-- Excerto fornecido --

28 agosto 2005

A religião e o amor ao próximo

O documento do Dr. João de Matos, sob o título genérico: “Religião - Liturgia e Essência”, pela sua profundidade e, ao mesmo tempo, clareza, traz ao debate uma temática que urge abordar, sem tabus, na actual sociedade portuguesa que é o de qual será o papel da Igreja Católica ao serviço da(s) comunidade(s).

Eis a minha achega.

Cristo, na sua missão terrena, institui uma doutrina, que consideramos perfeitamente revolucionária “deixo-vos um mandamento novo - amai-vos uns aos outros (principalmente o inimigo) como eu vos amei” (cito de cabeça). Este novo paradigma de comportamento perverte tudo o que até aí tinha sido preceituado. O instituído e o lógico seria amar o nosso amigo e combater o inimigo. Esta nova prescrição criou as bases de uma convivência harmoniosa do relacionamento humano e estabeleceu os alicerces da criação de uma sociedade pacífica, justa, igualitária e possibilitou, que a partir daí, se pudesse construir todo o pensamento humanista que teve expressão política na revolução francesa e em todas as teorias que pretenderam uma sociedade utópica.

Entradas do conjunto de dados:
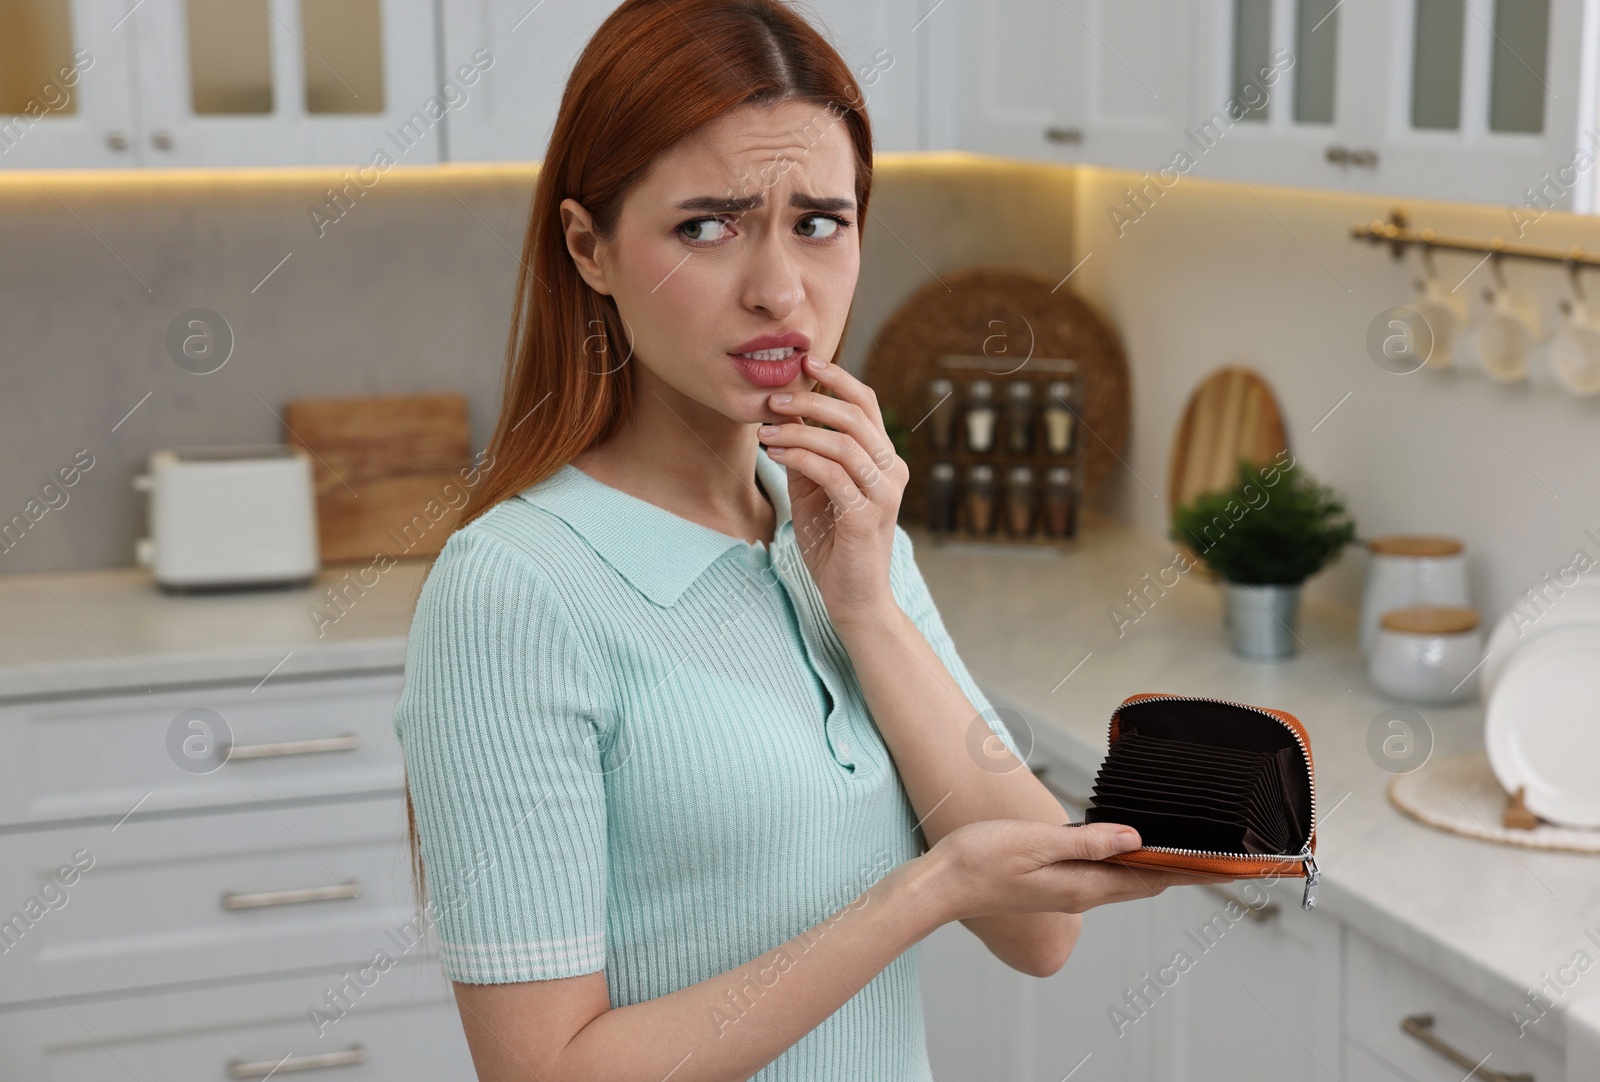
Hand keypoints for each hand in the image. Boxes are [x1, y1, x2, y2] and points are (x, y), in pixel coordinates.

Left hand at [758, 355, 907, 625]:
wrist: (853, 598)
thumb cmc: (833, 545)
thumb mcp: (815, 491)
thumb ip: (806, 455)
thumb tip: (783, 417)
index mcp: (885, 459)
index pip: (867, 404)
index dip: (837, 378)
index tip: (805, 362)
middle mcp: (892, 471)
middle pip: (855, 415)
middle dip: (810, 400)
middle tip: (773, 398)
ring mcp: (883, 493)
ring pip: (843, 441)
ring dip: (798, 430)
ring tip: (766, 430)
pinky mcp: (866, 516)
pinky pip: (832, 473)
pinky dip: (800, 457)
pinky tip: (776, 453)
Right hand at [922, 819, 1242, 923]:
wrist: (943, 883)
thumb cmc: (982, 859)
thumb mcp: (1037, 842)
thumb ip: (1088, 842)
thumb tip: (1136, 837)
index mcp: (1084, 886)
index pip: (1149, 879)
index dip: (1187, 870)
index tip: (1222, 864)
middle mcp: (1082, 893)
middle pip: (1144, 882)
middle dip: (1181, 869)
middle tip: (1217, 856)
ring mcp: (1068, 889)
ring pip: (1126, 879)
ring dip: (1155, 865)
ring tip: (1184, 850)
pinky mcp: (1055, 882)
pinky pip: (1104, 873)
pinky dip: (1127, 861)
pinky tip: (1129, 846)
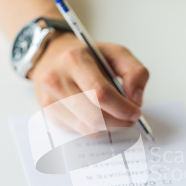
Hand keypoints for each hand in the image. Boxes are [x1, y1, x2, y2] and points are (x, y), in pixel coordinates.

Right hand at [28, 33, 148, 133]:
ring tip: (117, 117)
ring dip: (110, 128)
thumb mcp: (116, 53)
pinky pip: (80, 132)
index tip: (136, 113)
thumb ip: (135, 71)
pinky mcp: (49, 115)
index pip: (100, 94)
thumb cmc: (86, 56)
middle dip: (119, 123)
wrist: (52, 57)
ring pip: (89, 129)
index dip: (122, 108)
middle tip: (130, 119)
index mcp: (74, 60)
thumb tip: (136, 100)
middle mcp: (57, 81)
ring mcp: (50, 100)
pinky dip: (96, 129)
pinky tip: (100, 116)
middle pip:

-- Tarefa atribuída 1 --
No excerto sobre a religião e o amor ao próximo, qual é o título genérico do documento do Dr. João de Matos?
-- Tarefa atribuída 2 --
Retome o excerto sobre a religião e o amor ao próximo a partir do ponto em que termina.

-- Resposta do exercício 1 --
“Religião - Liturgia e Essência”.

-- Resposta do exercício 2 --
Este “modus vivendi” de “Amar a Deus sobre todas as coisas e amar o Próximo (deliberadamente maiúsculo) como a nós mesmos”, nunca teve um resultado pleno na sociedade dos homens. Um grupo social em que todos se preocupam uns cons os outros, isto é, num hino de amor a Deus e aos homens, só corresponderá plenamente a “contextos” imaginários como os descritos na Utopia de T. Moore e, em última análise, ao Paraíso narrado nos livros religiosos. Podem apontar-se poucos exemplos terrenos e reais de convivência harmoniosa e comunitária segundo esse grande princípio. É o caso das primeiras comunidades cristãs, as formas de comunitarismo em aldeias isoladas e, se quisermos ser um pouco condescendentes, poderemos trazer também, como tipificador do conceito, as comunidades hippies… e pouco mais.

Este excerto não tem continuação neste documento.